▸ EXERCISE:
Your reply should hold only the lines from the records below where "each" occurs.

▸ INFORMATION GIVEN:

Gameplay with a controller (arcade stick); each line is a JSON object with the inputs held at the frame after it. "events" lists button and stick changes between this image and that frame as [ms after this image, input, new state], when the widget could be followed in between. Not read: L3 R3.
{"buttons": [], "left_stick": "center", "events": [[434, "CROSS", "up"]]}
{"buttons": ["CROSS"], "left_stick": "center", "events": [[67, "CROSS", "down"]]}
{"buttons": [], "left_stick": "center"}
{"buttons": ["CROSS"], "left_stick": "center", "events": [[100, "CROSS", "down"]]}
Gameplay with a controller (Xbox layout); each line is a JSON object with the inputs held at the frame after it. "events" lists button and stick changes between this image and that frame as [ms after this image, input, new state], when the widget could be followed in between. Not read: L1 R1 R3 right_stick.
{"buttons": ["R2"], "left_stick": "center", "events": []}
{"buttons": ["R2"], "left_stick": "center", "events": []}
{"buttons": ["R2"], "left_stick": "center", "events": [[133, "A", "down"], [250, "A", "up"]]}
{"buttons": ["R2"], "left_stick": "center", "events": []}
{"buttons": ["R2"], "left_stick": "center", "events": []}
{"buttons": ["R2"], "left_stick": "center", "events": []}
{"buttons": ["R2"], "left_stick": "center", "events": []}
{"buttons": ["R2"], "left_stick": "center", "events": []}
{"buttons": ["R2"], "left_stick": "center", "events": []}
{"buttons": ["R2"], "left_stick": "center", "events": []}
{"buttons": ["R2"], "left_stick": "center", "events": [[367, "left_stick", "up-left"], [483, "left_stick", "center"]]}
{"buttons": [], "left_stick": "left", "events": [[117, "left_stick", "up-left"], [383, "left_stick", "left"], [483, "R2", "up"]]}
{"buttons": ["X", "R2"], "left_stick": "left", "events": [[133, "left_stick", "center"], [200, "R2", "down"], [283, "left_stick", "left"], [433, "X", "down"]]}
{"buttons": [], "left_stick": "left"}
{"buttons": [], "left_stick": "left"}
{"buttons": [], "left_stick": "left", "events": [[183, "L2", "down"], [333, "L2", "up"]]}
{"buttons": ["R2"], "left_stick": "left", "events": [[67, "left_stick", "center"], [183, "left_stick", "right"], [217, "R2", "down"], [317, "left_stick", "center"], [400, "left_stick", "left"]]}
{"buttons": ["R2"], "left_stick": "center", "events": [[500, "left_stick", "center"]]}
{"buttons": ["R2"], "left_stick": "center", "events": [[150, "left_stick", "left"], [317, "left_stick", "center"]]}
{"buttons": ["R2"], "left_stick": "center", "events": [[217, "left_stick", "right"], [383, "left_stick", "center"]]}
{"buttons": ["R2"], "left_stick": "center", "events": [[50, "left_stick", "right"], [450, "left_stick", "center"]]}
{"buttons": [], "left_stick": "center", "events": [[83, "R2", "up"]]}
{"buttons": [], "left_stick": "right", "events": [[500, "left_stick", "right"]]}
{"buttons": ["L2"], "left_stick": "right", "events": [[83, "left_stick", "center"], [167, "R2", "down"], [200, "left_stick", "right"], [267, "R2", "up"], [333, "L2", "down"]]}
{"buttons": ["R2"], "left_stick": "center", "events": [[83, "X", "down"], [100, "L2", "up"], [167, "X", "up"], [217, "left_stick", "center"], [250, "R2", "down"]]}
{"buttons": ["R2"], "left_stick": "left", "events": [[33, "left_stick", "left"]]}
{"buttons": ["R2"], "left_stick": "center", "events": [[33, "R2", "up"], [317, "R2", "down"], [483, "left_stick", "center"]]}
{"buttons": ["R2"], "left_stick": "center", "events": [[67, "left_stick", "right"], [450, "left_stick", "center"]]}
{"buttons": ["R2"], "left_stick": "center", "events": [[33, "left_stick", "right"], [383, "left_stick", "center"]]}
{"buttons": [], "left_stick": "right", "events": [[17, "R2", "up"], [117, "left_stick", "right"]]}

▸ RESPONSE BELOW:
Gameplay with a controller (arcade stick); each line is a JSON object with the inputs held at the frame after it. "events" lists button and stick changes between this image and that frame as [ms after this image, input, new state], when the widget could be followed in between. Not read: L3 R3.
Gameplay with a controller (Xbox layout); each line is a JSON object with the inputs held at the frame after it. "events" lists button and stick changes between this image and that frame as [ms after this image, input, new state], when the widget could be followed in between. Not read: L1 R1 R3 right_stick.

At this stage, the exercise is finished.